2. Are you certain that the differences between the Ikhwan and the openly takfiri groups are fundamental and not just tactical so as to allow a sort of truce between the regime and the MB (in particular after the bloodstained history between them at the times of Hafiz al-Assad in the early 80s)? I think that we should be very cautious to judge these forces on the basis of what they say to media written in languages all of us understand (this of course does not mean that a rational regime – no use to talk about a democratic or even progressive regime in the case of the Assad-regime – should try and win or at least neutralise as much as possible of the rank and file of the MB). It is quite obvious that the discourse aimed at their Arabic speaking audience is a rather different, a much more “radical” one.

Can you imagine that they could be of much help when it comes to militarily eredicating the jihadi forces present in Syria who will surely not have much to do with anything coming out of Geneva II? The war will keep on between the army and these forces, and “we” will have to chose between both and not between the army and practically non-existent or at least non-counting forces more to our liking.

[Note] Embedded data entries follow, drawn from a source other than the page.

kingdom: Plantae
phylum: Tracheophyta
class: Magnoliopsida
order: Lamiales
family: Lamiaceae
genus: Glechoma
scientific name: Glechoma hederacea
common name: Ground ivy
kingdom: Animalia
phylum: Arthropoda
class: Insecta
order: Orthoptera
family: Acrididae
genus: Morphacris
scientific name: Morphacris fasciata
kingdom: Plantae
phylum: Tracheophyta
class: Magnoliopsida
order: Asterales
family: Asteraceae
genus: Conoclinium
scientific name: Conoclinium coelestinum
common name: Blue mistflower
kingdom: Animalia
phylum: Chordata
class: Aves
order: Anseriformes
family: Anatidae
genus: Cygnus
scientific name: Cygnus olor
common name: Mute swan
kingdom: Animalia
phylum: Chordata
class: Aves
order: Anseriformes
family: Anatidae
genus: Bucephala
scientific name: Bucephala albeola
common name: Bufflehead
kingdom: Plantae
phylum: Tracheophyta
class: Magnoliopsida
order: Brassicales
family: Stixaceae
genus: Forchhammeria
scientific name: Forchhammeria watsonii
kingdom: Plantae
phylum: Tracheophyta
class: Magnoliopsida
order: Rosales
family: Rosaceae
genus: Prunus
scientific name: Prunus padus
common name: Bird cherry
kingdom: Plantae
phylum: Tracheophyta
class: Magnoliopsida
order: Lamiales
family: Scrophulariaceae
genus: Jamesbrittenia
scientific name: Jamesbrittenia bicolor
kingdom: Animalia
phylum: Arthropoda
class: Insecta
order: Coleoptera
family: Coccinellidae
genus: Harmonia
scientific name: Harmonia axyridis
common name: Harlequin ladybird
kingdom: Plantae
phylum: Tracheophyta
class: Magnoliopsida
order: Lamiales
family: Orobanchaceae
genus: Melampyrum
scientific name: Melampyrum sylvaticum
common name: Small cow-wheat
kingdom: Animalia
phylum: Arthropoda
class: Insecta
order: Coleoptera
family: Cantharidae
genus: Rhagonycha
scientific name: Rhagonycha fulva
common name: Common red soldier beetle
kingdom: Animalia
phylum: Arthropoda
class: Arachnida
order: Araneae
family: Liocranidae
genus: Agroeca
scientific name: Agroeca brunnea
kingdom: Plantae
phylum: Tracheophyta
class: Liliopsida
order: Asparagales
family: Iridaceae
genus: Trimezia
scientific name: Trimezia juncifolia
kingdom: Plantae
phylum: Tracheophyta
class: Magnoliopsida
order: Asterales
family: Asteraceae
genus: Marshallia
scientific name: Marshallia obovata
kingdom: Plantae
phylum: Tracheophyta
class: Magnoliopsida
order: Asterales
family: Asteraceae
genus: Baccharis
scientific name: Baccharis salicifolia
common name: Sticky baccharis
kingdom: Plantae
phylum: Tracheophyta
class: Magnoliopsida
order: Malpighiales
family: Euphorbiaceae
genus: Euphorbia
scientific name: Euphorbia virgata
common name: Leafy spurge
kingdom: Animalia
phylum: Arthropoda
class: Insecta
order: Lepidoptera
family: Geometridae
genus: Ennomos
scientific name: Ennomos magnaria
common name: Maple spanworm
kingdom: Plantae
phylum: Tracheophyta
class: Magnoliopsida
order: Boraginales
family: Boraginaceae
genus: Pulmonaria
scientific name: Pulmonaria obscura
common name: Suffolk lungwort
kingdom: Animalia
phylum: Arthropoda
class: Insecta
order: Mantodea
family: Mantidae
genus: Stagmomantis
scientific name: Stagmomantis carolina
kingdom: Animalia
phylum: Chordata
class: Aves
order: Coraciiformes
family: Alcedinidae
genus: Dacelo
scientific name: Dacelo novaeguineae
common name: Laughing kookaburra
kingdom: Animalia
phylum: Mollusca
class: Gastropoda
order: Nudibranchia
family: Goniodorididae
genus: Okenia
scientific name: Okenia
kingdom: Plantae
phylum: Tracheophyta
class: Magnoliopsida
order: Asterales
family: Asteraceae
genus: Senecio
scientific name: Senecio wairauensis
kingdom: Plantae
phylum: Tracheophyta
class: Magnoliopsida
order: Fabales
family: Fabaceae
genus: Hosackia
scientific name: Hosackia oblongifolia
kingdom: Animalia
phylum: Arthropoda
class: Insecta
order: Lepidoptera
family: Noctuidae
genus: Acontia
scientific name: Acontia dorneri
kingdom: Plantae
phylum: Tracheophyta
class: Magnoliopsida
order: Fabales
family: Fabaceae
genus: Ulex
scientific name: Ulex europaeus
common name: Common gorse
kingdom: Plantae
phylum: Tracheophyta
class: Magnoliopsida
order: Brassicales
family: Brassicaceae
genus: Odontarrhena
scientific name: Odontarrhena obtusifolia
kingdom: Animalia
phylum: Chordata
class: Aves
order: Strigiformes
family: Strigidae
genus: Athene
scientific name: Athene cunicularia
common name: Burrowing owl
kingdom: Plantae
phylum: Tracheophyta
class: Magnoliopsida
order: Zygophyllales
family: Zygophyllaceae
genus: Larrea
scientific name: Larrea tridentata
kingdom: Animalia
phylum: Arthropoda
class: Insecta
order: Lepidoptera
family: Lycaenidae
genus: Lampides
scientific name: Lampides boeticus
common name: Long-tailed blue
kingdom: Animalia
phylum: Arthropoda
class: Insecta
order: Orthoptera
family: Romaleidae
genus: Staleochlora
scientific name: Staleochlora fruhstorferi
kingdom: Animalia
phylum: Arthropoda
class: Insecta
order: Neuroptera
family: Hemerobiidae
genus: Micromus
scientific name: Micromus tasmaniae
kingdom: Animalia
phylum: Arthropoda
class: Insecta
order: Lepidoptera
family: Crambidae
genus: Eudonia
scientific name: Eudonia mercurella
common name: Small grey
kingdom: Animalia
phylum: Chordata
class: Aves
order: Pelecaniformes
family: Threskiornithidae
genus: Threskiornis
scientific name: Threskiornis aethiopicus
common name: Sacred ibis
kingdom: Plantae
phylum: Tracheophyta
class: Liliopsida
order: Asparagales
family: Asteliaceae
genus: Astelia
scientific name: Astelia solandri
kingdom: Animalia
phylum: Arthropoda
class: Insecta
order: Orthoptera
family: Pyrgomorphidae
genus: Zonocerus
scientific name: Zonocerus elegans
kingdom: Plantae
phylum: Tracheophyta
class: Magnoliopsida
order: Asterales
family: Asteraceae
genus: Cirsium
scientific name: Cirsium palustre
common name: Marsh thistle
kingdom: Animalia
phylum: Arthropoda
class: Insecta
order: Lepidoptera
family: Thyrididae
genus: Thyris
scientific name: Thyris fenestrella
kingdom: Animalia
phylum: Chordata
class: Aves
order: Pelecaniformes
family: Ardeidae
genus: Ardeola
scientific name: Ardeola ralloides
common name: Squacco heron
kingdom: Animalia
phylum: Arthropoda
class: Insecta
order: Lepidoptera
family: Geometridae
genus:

As for the Syrian “leftists” I read about it seems to me that they are all burned by their position taken during this bloodshed. I wouldn’t give a dime for them in the foreseeable future. Pacifism and whitewashing the character of the bourgeois reactionary regime is certainly as little a receipt for becoming the vanguard of a plebeian or even proletarian revolution as collaborating with islamists and pro-imperialist armed forces. It should also be clear that the organising activities of the “civil society” so often cited by leftist “friends of the Syrian revolution” is bound to collapse as soon as a sort of central state is reimerging whether ruled by the ASBP or some islamist outfit. These committees are not Soviets or some double rule institutions. In short, we unfortunately do not have to chose between left and right, between democracy and dictatorship, but merely between two evils. If we don’t want to chose, something we could easily do since we are happy to be far away from the arena, we ought to analyse and not engage in spreading any pipe dreams (which fortunately you more or less don’t do anyway).